In Luke 12:51 Jesus asks a question: “Do you think that I have come to bring peace to the earth?” His answer is startling. “No, I tell you, but rather division!” He goes on to say that families will come to an end because of him. Jesus creates a crisis.
A crisis is not always a bad thing. Crisis comes when an irrevocable decision is forced that leads to deeply divergent destinations. Marriage is a crisis in this sense. "I do" leads to a lifetime commitment together; "I don't" leads in a whole different direction.
Jesus is a crisis. The closer he gets to the cross the more urgent the call to choose to follow or reject him becomes. It seems odd for the "Prince of Peace" to say, "Do not think I have come to bring peace..." Following Jesus instead of conventional wisdom can separate people. It did in Jesus’ day. It does today. Think of the civil rights movement. Think of standing with those who cry out from the margins of the world.

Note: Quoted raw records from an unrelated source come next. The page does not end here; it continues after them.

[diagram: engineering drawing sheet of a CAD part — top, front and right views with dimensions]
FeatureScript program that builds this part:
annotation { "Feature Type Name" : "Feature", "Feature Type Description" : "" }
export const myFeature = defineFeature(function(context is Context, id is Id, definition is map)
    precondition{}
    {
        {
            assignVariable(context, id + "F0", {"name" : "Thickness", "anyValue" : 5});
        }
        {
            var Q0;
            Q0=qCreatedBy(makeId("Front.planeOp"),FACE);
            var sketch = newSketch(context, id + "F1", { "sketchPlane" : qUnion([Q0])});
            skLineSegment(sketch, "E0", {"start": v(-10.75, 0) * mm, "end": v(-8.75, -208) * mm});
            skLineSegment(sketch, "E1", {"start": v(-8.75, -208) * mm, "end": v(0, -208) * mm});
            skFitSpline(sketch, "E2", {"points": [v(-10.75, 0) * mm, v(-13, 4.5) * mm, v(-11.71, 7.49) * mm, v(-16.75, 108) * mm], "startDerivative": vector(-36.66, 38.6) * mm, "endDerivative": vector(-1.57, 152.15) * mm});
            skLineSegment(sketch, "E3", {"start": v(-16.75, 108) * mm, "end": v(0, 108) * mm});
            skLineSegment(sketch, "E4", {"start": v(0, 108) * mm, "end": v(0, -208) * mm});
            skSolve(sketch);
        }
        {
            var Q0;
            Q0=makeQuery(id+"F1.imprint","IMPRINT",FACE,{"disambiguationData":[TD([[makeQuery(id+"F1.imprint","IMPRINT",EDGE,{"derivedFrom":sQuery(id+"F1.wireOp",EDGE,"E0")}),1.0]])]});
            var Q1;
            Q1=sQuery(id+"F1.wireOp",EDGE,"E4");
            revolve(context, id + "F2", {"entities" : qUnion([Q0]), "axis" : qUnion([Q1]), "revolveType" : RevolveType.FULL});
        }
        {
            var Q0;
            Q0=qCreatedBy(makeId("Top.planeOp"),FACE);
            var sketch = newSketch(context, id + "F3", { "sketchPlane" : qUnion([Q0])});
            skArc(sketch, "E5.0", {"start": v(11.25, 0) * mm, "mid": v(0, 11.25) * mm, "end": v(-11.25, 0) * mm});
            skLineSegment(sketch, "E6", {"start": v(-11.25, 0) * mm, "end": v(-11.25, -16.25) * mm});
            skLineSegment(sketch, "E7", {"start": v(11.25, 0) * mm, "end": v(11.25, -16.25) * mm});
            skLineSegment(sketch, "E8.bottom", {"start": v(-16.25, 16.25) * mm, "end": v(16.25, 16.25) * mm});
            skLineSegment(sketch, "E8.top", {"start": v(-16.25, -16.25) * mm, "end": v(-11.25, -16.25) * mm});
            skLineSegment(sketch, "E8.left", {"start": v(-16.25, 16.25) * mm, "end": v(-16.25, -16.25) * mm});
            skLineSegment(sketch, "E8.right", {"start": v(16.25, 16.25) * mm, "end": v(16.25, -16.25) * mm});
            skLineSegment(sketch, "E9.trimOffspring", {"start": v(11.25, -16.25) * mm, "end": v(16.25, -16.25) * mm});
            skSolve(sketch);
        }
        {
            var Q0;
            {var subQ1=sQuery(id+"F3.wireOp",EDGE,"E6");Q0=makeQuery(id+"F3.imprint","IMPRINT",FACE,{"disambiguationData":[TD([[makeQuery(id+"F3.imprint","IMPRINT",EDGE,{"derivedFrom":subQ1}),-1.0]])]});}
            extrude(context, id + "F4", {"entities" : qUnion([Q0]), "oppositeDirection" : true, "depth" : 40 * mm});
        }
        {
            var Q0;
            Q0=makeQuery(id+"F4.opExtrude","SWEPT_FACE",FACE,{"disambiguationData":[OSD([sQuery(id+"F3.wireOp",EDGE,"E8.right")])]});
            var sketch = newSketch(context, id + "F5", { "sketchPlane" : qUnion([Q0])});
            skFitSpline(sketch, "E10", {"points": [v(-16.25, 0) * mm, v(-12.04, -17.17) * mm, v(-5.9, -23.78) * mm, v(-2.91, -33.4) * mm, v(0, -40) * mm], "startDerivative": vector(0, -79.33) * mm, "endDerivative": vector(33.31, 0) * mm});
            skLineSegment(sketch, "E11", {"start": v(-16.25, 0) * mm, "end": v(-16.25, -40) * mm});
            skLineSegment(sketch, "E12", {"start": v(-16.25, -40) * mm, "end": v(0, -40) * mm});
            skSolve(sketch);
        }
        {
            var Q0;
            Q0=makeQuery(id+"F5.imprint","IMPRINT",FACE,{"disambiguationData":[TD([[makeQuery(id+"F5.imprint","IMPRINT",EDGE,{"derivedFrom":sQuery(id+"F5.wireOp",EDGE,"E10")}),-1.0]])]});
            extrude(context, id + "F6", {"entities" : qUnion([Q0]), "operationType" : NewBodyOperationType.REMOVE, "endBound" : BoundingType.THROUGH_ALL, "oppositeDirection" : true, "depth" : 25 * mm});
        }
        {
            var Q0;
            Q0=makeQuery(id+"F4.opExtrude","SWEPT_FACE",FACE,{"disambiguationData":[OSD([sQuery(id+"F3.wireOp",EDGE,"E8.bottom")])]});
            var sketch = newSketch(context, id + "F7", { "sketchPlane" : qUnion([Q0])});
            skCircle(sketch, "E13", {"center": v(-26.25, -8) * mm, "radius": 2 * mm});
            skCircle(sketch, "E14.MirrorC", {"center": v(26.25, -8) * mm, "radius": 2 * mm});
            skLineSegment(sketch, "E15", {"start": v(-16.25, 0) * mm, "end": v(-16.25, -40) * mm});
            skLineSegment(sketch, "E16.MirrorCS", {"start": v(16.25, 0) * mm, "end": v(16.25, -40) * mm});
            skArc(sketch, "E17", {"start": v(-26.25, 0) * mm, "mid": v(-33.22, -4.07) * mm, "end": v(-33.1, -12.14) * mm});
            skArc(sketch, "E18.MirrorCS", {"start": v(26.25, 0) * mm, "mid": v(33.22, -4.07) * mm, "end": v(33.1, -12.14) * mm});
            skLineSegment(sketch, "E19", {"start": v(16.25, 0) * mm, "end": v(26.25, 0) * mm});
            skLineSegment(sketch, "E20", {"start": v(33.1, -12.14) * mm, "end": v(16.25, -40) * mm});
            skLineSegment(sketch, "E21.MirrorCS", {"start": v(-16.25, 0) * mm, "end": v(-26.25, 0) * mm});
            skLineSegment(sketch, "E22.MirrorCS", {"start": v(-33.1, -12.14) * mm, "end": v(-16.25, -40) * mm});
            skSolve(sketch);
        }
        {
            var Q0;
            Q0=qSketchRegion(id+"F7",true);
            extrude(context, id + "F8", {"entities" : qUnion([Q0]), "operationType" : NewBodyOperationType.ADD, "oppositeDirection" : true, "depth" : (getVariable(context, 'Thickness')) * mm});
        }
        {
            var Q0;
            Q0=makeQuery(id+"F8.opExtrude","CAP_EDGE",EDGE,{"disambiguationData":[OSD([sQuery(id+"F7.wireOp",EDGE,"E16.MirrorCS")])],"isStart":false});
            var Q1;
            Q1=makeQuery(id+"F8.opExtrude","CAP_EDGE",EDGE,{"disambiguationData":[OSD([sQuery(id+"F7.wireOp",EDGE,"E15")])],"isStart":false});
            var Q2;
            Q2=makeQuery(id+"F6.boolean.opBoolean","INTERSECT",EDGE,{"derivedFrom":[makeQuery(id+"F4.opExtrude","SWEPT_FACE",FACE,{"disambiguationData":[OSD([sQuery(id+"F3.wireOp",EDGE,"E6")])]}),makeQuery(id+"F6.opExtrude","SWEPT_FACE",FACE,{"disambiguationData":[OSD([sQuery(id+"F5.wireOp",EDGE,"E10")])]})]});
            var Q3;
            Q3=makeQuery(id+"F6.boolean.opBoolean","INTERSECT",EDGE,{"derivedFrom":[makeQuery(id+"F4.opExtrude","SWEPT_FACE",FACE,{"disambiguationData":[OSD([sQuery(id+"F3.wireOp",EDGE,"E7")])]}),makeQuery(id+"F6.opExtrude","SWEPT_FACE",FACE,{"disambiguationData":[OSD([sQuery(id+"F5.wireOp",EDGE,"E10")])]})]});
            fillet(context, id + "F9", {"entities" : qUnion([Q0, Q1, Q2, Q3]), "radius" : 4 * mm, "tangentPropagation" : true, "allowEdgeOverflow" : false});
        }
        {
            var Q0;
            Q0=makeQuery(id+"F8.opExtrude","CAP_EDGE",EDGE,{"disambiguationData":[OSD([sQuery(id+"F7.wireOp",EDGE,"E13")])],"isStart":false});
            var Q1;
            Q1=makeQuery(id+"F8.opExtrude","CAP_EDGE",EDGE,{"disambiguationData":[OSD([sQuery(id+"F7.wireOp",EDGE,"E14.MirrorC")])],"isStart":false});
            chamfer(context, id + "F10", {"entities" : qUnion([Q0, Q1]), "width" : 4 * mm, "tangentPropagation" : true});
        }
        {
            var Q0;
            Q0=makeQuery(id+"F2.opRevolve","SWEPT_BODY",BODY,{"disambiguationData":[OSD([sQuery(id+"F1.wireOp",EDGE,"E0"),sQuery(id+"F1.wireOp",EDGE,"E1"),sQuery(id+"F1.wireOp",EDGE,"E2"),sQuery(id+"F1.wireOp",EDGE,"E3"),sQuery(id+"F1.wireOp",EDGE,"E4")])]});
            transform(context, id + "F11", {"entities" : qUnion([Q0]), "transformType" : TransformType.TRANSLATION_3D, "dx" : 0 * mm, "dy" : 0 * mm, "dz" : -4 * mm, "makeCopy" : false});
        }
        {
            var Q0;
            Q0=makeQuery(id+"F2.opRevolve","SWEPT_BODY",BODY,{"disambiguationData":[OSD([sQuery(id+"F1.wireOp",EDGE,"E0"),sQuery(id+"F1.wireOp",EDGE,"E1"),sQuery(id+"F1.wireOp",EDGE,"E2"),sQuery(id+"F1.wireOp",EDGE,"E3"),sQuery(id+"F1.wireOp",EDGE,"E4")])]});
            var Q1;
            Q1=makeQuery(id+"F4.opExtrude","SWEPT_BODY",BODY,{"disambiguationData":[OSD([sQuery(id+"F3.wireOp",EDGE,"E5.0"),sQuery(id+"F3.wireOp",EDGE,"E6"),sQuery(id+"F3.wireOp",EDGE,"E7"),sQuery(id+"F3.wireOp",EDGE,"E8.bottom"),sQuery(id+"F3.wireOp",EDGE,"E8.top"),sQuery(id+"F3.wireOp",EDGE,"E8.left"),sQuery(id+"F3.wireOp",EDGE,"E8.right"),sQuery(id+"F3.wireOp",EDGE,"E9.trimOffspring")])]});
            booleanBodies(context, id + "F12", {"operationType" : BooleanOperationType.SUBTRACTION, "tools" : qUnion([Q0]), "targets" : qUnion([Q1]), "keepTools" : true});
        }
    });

Luther taught in the Small Catechism that baptism led to a daily process of dying and rising; a daily crisis that calls us to cling to the life the Christ offers. The death and resurrection of Jesus reveals a lifelong process that calls us to live in grace or a world of our own making. Remember, the choice we make does not save. The One we choose does.
Lord, help us to risk choosing you even when it risks our peace and comfort, in Christ’s name.